RICE is the primary food source for more than 3 billion people around the world. Many are unable to afford a diverse and nutritious diet that includes complete protein, grains, fruits and vegetables. They rely heavily on more affordable cereal crops, including rice, for most of their calories.

My research focuses on health risks associated with climate variability and change. In a recently published study, I worked with scientists from China, Japan, Australia and the United States to assess how the rising carbon dioxide concentrations that are fueling climate change could alter the nutritional value of rice.

We conducted field studies in Asia for multiple genetically diverse rice lines, analysing how rising concentrations of carbon dioxide in the atmosphere altered levels of protein, micronutrients and B vitamins.
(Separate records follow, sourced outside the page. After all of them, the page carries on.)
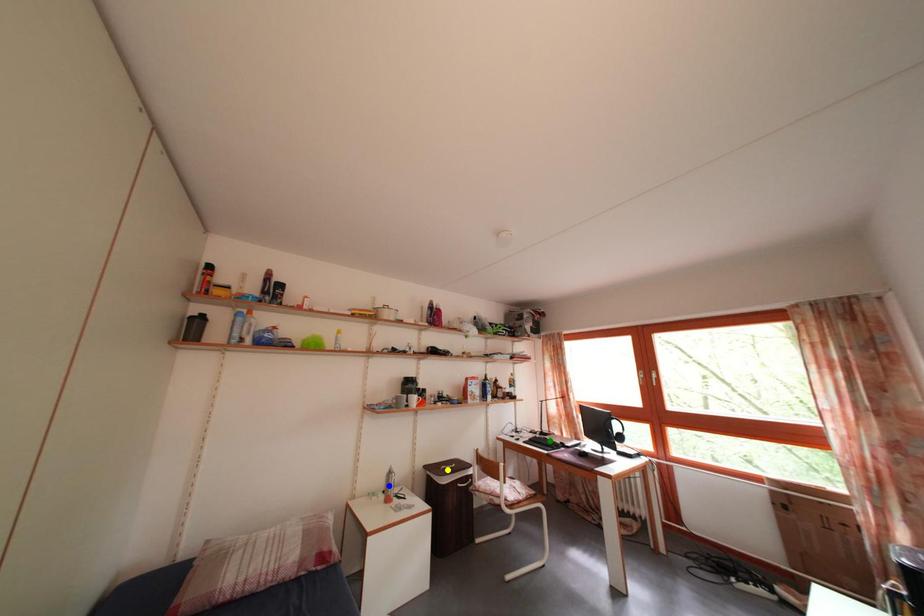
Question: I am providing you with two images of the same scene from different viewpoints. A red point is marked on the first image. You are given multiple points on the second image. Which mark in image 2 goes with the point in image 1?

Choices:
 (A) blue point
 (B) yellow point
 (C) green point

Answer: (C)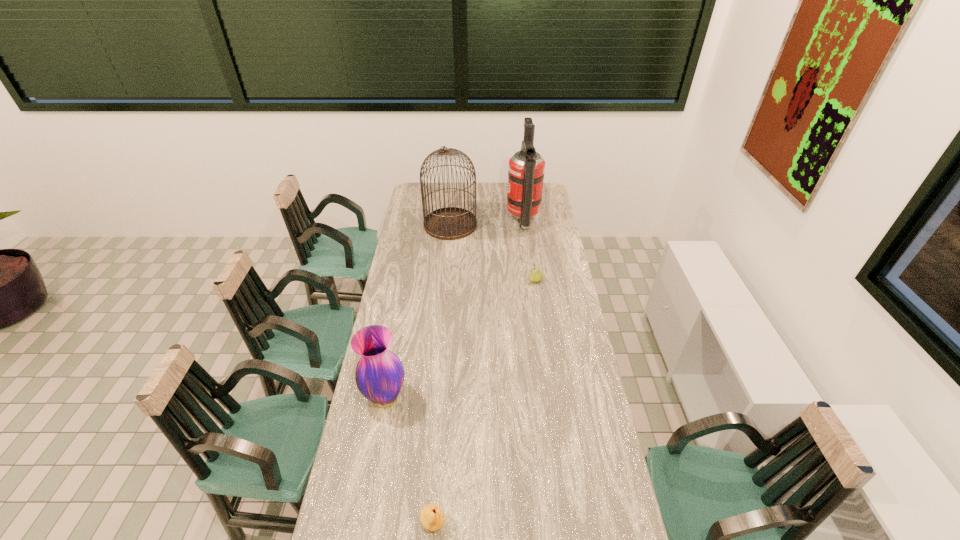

SEE ALSO: Suicides and forced migration: The reality of climate change in South Asia

Our data showed for the first time that rice grown at the concentrations of atmospheric carbon dioxide scientists expect the world to reach by 2100 has lower levels of four key B vitamins. These findings also support research from other field studies showing rice grown under such conditions contains less protein, iron and zinc, which are important in fetal and early child development.

These changes could have a disproportionate impact on maternal and child health in the poorest rice-dependent countries, including Bangladesh and Cambodia.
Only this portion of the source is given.